= REQUIREMENT =
The full set of entries has to be output exactly.
+ + +
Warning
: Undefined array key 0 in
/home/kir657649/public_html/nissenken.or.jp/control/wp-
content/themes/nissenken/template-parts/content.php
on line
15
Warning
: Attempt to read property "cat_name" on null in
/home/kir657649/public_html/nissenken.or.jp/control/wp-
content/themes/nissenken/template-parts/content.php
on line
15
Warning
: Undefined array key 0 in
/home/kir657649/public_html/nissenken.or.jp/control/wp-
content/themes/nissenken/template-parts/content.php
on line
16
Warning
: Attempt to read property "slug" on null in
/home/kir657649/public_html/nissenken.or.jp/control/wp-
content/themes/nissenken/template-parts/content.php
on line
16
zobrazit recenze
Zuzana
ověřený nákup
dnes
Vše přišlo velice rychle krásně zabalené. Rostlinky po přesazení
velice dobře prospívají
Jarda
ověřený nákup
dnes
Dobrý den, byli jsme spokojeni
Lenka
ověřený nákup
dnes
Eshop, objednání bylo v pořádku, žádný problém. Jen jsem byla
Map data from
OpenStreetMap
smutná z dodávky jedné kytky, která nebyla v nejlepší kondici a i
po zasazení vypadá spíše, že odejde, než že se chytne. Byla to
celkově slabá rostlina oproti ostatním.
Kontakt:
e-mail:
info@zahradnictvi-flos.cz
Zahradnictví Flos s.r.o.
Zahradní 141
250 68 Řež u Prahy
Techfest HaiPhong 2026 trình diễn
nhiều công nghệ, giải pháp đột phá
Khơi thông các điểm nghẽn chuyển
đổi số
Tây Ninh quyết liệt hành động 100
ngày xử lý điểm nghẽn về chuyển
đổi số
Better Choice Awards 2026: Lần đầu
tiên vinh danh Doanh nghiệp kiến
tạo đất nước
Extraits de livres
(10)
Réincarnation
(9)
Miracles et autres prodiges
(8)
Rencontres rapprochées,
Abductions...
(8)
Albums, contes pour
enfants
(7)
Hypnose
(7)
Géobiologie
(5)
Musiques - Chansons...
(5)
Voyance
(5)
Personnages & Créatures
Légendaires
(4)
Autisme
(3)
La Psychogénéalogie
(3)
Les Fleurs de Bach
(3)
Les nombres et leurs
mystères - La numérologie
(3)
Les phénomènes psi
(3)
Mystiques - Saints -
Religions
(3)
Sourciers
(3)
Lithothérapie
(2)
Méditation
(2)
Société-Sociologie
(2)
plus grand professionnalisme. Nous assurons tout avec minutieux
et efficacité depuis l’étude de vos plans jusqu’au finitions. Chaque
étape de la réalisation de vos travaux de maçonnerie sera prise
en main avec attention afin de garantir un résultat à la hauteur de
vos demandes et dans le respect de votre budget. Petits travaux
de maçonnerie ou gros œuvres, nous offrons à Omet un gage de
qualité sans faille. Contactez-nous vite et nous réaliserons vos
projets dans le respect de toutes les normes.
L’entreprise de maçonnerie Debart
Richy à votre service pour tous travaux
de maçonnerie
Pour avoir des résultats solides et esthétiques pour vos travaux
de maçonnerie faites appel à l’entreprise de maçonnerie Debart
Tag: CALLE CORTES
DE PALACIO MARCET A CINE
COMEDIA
+ + +
= SOLVED PROBLEM =
Warning
: Undefined array key 0 in
/home/kir657649/public_html/nissenken.or.jp/control/wp-
content/themes/nissenken/template-parts/content.php
on line
15
Warning
: Attempt to read property "cat_name" on null in
/home/kir657649/public_html/nissenken.or.jp/control/wp-
content/themes/nissenken/template-parts/content.php
on line
15
Warning
: Undefined array key 0 in
/home/kir657649/public_html/nissenken.or.jp/control/wp-
content/themes/nissenken/template-parts/content.php
on line
16
Warning
: Attempt to read property "slug" on null in
/home/kir657649/public_html/nissenken.or.jp/control/wp-
content/themes/nissenken/template-parts/content.php
on line
16
zobrazit recenze
Zuzana
ověřený nákup
dnes
Vše přišlo velice rychle krásně zabalené. Rostlinky po přesazení
velice dobře prospívají
Jarda
ověřený nákup
dnes
Dobrý den, byli jsme spokojeni
Lenka
ověřený nákup
dnes
Eshop, objednání bylo v pořádku, žádný problém. Jen jsem byla
Map data from
OpenStreetMap
smutná z dodávky jedné kytky, která nebyla v nejlepší kondici a i
po zasazení vypadá spíše, že odejde, než že se chytne. Byla to
celkově slabá rostlina oproti ostatním.
Kontakt:
e-mail:
info@zahradnictvi-flos.cz
Zahradnictví Flos s.r.o.
Zahradní 141
250 68 Řež u Prahy
Techfest HaiPhong 2026 trình diễn
nhiều công nghệ, giải pháp đột phá
Khơi thông các điểm nghẽn chuyển
đổi số
Tây Ninh quyết liệt hành động 100
ngày xử lý điểm nghẽn về chuyển
đổi số
Better Choice Awards 2026: Lần đầu
tiên vinh danh Doanh nghiệp kiến
tạo đất nước
Extraits de livres
(10)
Réincarnation
(9)
Miracles et autres prodiges
(8)
Rencontres rapprochées,
Abductions...
(8)
Albums, contes pour
enfants
(7)
Hypnose
(7)
Géobiologie
(5)
Musiques - Chansons...
(5)
Voyance
(5)
Personnages & Créatures
Légendaires
(4)
Autisme
(3)
La Psychogénéalogie
(3)
Les Fleurs de Bach
(3)
Les nombres et leurs
mystères - La numérologie
(3)
Les phénomènes psi
(3)
Mystiques - Saints -
Religions
(3)
Sourciers
(3)
Lithothérapie
(2)
Méditation
(2)
Société-Sociologie
(2)
plus grand professionnalisme. Nous assurons tout avec minutieux
et efficacité depuis l’étude de vos plans jusqu’au finitions. Chaque
étape de la réalisation de vos travaux de maçonnerie sera prise
en main avec attention afin de garantir un résultat à la hauteur de
vos demandes et dans le respect de votre budget. Petits travaux
de maçonnerie ou gros œuvres, nous offrons à Omet un gage de
qualité sans faille. Contactez-nous vite et nous réaliserons vos
projets dans le respect de toutes les normes.
L’entreprise de maçonnerie Debart
Richy à votre service pour tous travaux
de maçonnerie
Pour avoir des résultats solides et esthétiques pour vos travaux
de maçonnerie faites appel à l’entreprise de maçonnerie Debart
Tag: CALLE CORTES
DE PALACIO MARCET A CINE
COMEDIA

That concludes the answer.